- Born: 1920 Berlin, Germany
- Died: June 16, 2001 (aged 80–81) Santa Barbara, California, U.S.
- Education: University of California, Berkeley (BA, MA) Stanford University (PhD)
- Occupation: Historian

= Joachim Remak =

American historian (1920–2001)

Joachim Remak (1920 Berlin – Santa Barbara, Cal., 2001) was an American historian of Modern Europe, especially of Germany and World War I.

Born in Berlin, Germany, he fled Nazi Germany in 1938 for the United States. He earned his B.A. and M.A. in history at the University of California, Berkeley, in 1942 and 1946. He worked for the State Department in Germany and the United Kingdom and then returned to the United States for doctoral study and earned his Ph.D. in history at Stanford University in 1955; his dissertation dealt with "Germany and the United States, 1933–1939." He married Roberta Anne Remak (a 1946 graduate of Stanford) in 1948.

He taught at Stanford as an Instructor for three years and then took up a tenure-track position in the History Department at Lewis and Clark College in Portland, Oregon, in 1958. He gained tenure there and served as department chair before being called to the growing History Department at the University of California, Santa Barbara in 1965. The next year he was awarded a Guggenheim Fellowship. A popular classroom lecturer as well as a prolific scholar, Joe Remak was promoted to Full Professor and served as department chair at the University of California, Santa Barbara, from 1977 to 1984.

He published his first book, Sarajevo, the Story of a Political Murder (Criterion Books), in 1959 (and the book won the Borden Award from Stanford University's Hoover Institution in 1960). His published his next book, The Gentle Critic: Theodor Fontane and German Politics, 1848–1898 (Syracuse University Press), in 1964. His article “The Healthy Invalid: How Doomed the Habsburg Empire?” which appeared in The Journal of Modern History 41 (1969): 127-143 won the American Historical Association's Higby Prize.

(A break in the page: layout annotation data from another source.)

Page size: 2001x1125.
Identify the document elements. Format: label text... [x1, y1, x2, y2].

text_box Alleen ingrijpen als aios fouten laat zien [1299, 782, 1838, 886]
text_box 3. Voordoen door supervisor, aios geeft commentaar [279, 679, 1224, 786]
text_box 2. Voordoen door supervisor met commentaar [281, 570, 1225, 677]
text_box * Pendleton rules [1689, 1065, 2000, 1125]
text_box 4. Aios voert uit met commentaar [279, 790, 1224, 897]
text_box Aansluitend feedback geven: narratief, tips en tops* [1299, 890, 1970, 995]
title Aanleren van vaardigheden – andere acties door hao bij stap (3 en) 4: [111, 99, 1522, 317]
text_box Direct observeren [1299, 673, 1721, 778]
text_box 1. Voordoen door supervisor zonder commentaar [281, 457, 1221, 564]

His article "1914—The Third Balkan War: Origins Reconsidered," The Journal of Modern History 43 (1971): 353–366, offered a revisionist historiographic analysis of the origins of World War I. Remak also published several textbooks, including: The Origins of World War I, 1871–1914 (Holt, Rinehart, and Wilson, 1967), The Nazi Years: A Documentary History (Simon and Schuster, 1969), The First World War: Causes, Conduct, Consequences (J. Wiley & Sons, 1971), and The Origins of the Second World War (Prentice Hall, 1976).

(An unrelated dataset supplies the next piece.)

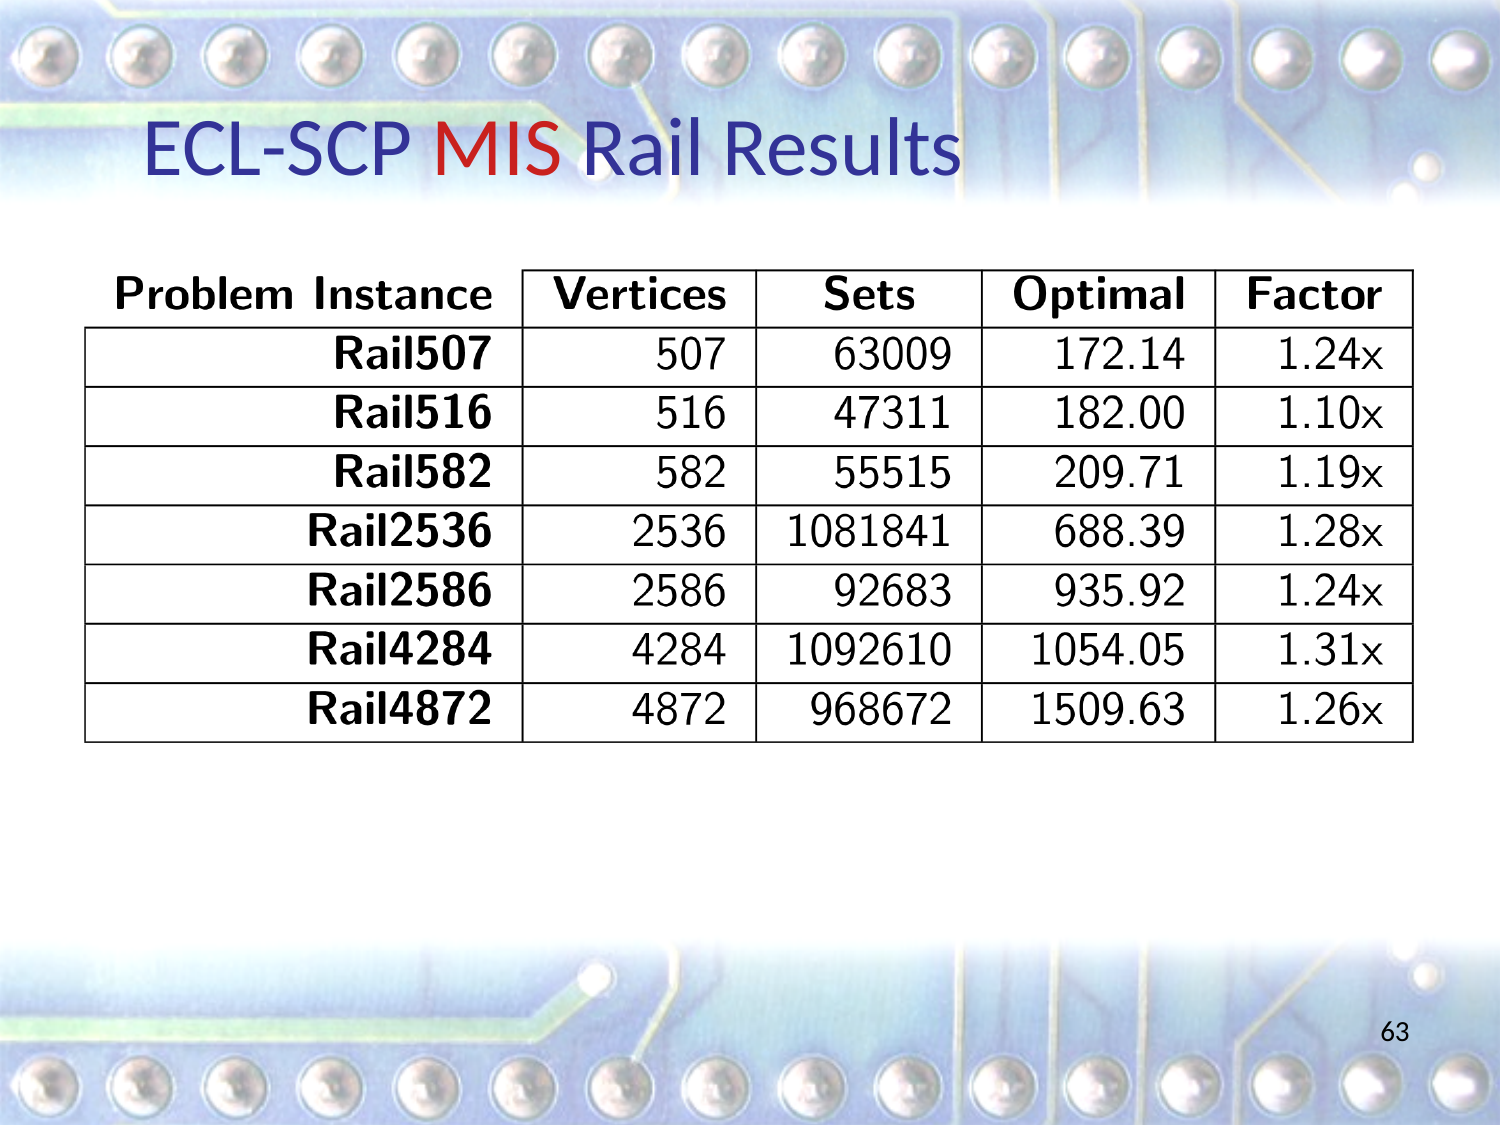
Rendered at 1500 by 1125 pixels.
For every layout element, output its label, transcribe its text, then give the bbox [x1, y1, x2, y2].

Remak edited War, Revolution and Peace (University Press of America, 1987) and co-edited Another Germany: A Reconsideration of the Imperial Era (Westview Press, 1988). His last book was entitled A Very Civil War (Westview Press, 1992) and analyzed the Swiss Sonderbund War of 1847.

Professor Remak died on June 16, 2001.

==Publications==
- Sarajevo, the Story of a Political Murder (Criterion Books, 1959).
- The Gentle Critic: Theodor Fontane and German Politics, 1848–1898 (Syracuse University Press, 1964).
- “The Healthy Invalid: How Doomed the Habsburg Empire?” The Journal of Modern History 41 (1969): 127–143.
- "1914—The Third Balkan War: Origins Reconsidered," The Journal of Modern History 43 (1971): 353–366.
- The Origins of World War I, 1871-1914 (Holt, Rinehart, and Wilson, 1967).
- (ed.), The Nazi Years: A Documentary History (Simon and Schuster, 1969).
- The First World War: Causes, Conduct, Consequences (J. Wiley & Sons, 1971).
- The Origins of the Second World War (Prentice Hall, 1976).
- (ed.), War, Revolution and Peace (University Press of America, 1987).
- (co-edited with Jack Dukes), Another Germany: A Reconsideration of the Imperial Era (Westview Press, 1988).
- A Very Civil War (Westview Press, 1992).